Arcade Fire: UIC Pavilion, 4-24-11
Arcade Fire has had a shrewd business plan from the very beginning: put tons of soaring, wordless choruses into your songs. Those are easier for the kids to sing along to, makes ‘em feel like they’re a part of something. Plus, it’s got to feel good onstage, hearing ten thousand or so rabid fans singing in unison. The cultish ambience at an Arcade Fire show (enhanced by the spectacle of the eight-member crew onstage, some of whom are often just banging haphazardly on various objects) makes the band seem huger than it actually is. The effect is a more extreme version of love it/hate it: either you get swept up in the tidal wave and join the circus, or you roll your eyes and go, “they’re chanting again??” and avoid what is surely an insidious brainwashing.

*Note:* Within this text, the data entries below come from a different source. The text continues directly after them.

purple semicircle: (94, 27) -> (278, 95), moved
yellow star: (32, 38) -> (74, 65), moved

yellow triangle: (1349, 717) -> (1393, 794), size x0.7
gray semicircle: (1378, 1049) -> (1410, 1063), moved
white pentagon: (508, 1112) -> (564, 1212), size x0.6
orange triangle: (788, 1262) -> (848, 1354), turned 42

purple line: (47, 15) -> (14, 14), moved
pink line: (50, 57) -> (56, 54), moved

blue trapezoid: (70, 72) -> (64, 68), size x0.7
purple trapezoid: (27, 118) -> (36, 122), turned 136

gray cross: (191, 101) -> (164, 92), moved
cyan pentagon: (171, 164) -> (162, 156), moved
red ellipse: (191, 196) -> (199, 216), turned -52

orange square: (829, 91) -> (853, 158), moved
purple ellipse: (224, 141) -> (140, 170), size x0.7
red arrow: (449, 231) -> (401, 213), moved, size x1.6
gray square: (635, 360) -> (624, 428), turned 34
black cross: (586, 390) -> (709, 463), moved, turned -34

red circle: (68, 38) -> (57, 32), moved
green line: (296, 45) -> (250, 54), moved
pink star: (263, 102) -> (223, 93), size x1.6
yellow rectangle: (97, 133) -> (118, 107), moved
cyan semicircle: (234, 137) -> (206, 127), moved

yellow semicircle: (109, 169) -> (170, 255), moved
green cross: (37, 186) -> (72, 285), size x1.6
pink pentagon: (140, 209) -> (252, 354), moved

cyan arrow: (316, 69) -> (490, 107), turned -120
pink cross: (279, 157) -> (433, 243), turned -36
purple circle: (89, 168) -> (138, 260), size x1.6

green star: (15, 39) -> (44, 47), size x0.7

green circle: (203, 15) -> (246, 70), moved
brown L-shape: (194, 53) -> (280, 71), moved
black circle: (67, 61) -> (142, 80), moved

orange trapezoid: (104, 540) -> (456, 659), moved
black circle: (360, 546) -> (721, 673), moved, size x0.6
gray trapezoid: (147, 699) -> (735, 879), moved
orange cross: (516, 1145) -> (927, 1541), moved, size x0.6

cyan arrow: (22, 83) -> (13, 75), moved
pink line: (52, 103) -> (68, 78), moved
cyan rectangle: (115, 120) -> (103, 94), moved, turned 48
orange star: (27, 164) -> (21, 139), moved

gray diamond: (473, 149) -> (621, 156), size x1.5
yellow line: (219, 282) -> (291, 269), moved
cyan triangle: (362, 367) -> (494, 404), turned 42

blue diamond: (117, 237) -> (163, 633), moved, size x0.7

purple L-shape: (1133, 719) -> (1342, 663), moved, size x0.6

One thing you can’t deny is the power of the songs, though. Despite winning the Grammy for Album of the Year, 2010’s The Suburbs actually is a great album, and those tunes came alive on Easter Sunday in the confines of the dingy Chicago shed. After a video montage featuring footage from a Windy City weekend gathering (according to one demonstrator’s sign, Judgment Day is coming in about three weeks), the band opened with “Month Of May”, which is almost punk rock when they do it live, and the energy barely let up for a second afterwards. Butler & co. have a few ballads in their arsenal, but they don’t give you much time to breathe at a concert. It was anthem after anthem Sunday night, and for those who surrendered to the group consciousness, it was a spiritual journey.
The two most unexpected highlights: just prior to the acoustic strum of “Rococo”, Win chanted “sugar plum fairy, sugar plum fairy”, in an obscure nod to the Beatles Anthology version of “A Day In The Life”; the similarity between the two songs’ beginnings never occurred to me until that moment. The other was “My Body Is A Cage”, both for the magnificent performance by the band and because it may have been the only song of the night that didn’t feature the crowd attempting to clap along to the rhythm. When this annoying herd behavior erupts spontaneously it’s tolerable, but when the musicians onstage command it every other song it smacks of megalomania. Win’s proclamations about the band’s donations to Haiti relief and how good it makes him feel are similarly puzzling; once is enough, unless you’re just begging for adulation, ain’a?
If Arcade Fire wasn’t so amazing, these distractions might make me hate the band. If any other artist of similar stature walked offstage after an hour and fifteen minutes, I’d feel insulted. But because that 1:15 (plus three-song encore, which ended with “Wake Up Jesus, It’s Easter”) was so powerful and immaculate, I have no room for complaints. I hope some day the band achieves the U2 status Win clearly craves so he can loosen up a bit and stop being so desperate for his fans’ admiration, but as things stand today, there are only a handful of bands on the planet that put on as powerful a show. The scary part is how great these guys could be.